An appropriate product safety system requires local resources to monitor, sample, test and enforce product safety laws and share intelligence. The government’s ambitions to maintain a robust market surveillance programme is undermined by cuts to trading standards.
At present, the current legislative requirements for goods placed on the UK market will remain the same as all EU-based requirements have been transposed into UK-only law. It is recognised however that the regulations will function differently as they are currently designed to provide a basis for harmonisation leading to the free movement of goods across internal borders. The UK will have its own ‘single market’ although there is the risk of barriers to trade between Great Britain and Northern Ireland due to regulatory divergence if the current regulatory framework is varied by either side, as EU regulation will not remain static.

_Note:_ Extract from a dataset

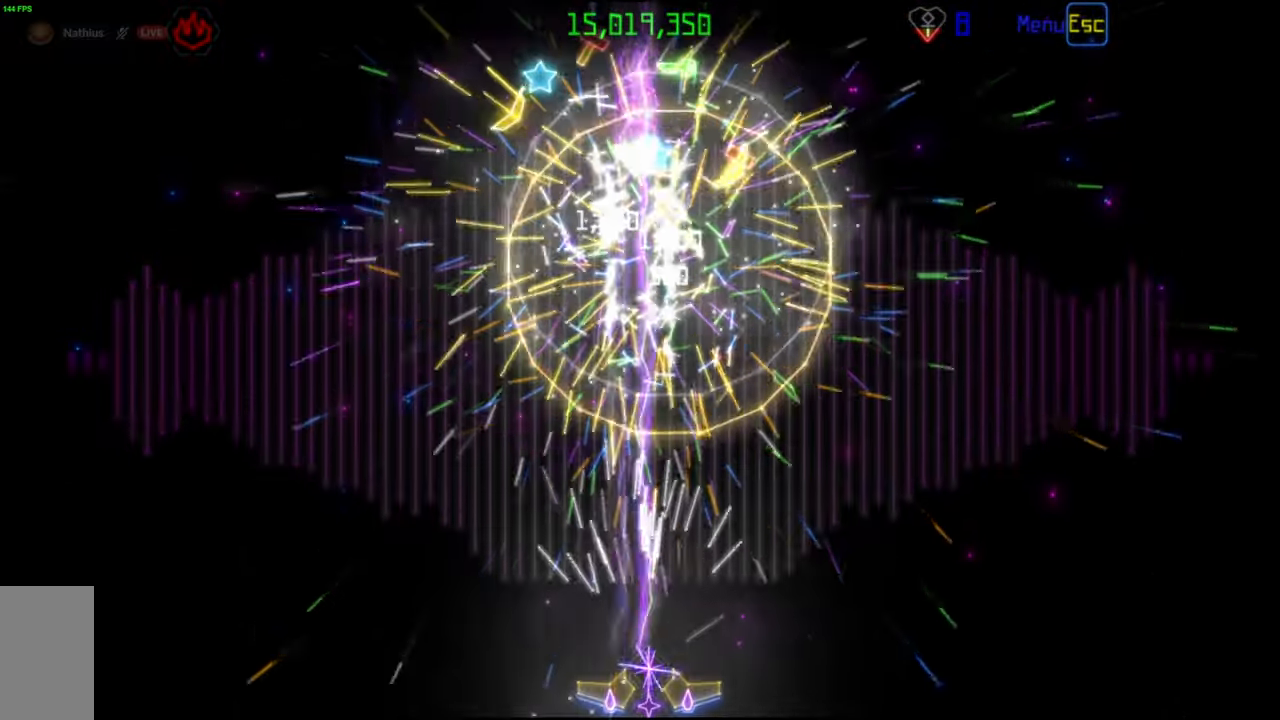
{"keys": [], "mouse": [], "events": []}
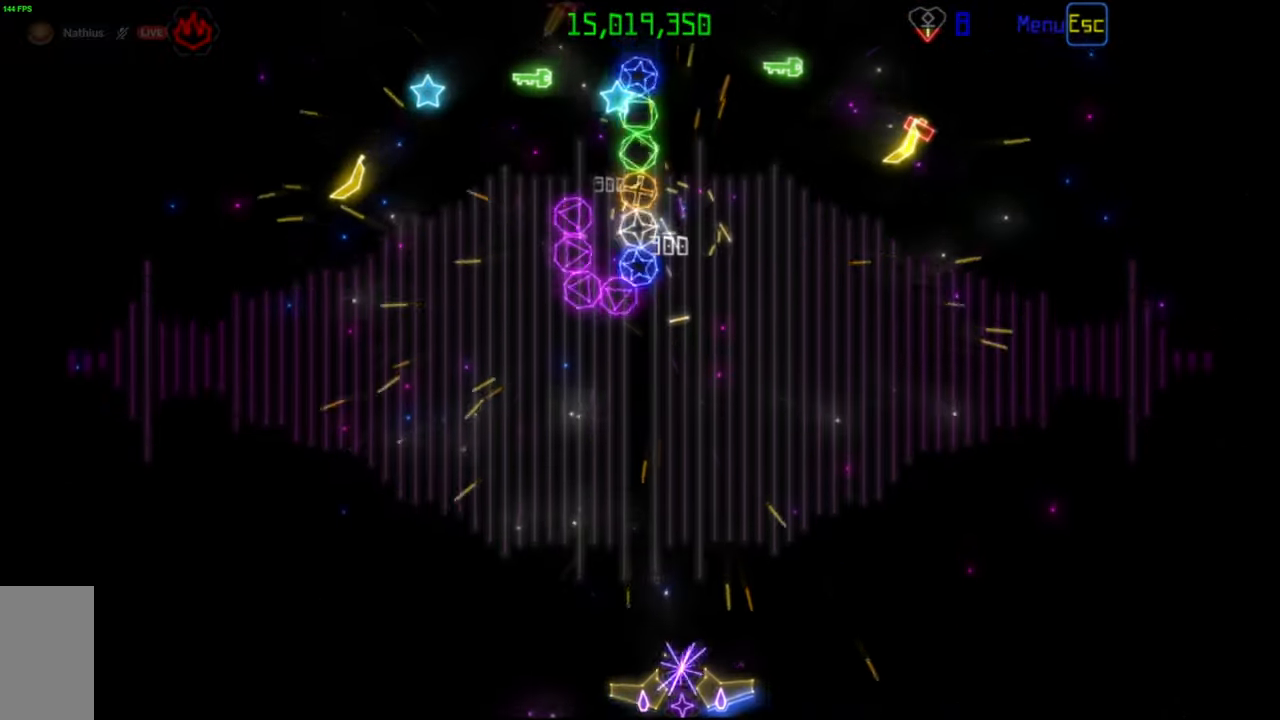
{"keys": [], "mouse": [], "events": []}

In the short term, this is unlikely, but the UK government has already stated that it seeks divergence in some respects, and trade deals with countries with differing product safety paradigms may hasten this, along with ongoing development of EU law and jurisprudence via the European Court of Justice. There is therefore the distinct risk of two regulatory frameworks working concurrently in the UK market, which presents specific challenges and uncertainty for businesses and regulators alike.
Currently, UK product safety market surveillance is part of a wider system of regulation throughout the single market both for goods entering the market via external borders and also inland agencies, with information sharing and reciprocal actions built in to ensure where goods are found to be non-compliant in one Member State, the same action is taken in all other jurisdictions. This information exchange may be lost, and reciprocity is unlikely to be a feature of the framework going forward.
There are some opportunities that arise for the product safety regulatory landscape. Primary among them is the ability to refocus data collection, intelligence development and interventions in what will be a significantly reduced market. As a single strategic product safety enforcement agency responsible for the entire market, the Office for Product Safety and Standards (OPSS) is uniquely placed to manage the risk of unsafe products at ports and borders as well as inland.
There are also opportunities for resolving some of the interpretational difficulties and inconsistencies presented by European Law and standardisation, particularly in relation to products which originate outside of the market and are supplied direct to consumers, but also alternate supply chain models which have developed and weaken the integrity of the market by avoiding certain legal obligations.
IN FOCUS: Safety & Standards
There continues to be some uncertainty over the future approach to and use of standards in product safety regulations, with EU-harmonised standards continuing to have similar status in UK law post-EU Exit. It is noteworthy that at the time of writing that the British Standards Institution (BSI) will continue to participate in international standards development following EU Exit and therefore such standards will continue to have input from UK industry and experts.
The Office for Product Safety and Standards was formed in January 2018 following a series of major incidents, including the tragedy at Grenfell Tower and fires created by faulty tumble dryers.
Recognising training gaps in our umbrella, the Office has been working with CTSI to enhance local trading standards skills capacity for product safety investigations. Failure to reach a deal on the future relationship with the EU could put our product safety system in real jeopardy.